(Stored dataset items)
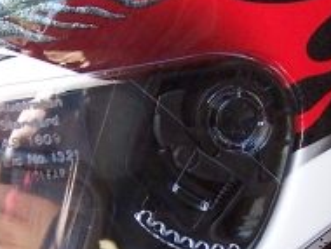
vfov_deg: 12.3
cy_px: 212
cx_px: 162
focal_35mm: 120
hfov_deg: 16.4
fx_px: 1149
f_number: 2.8
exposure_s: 1/60
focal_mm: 6.3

> What to produce:
Reproduce each entry precisely, dropping only the pictures.

> Your response:
vfov_deg: 12.3
cy_px: 212
cx_px: 162
focal_35mm: 120
hfov_deg: 16.4
fx_px: 1149
f_number: 2.8
exposure_s: 1/60
focal_mm: 6.3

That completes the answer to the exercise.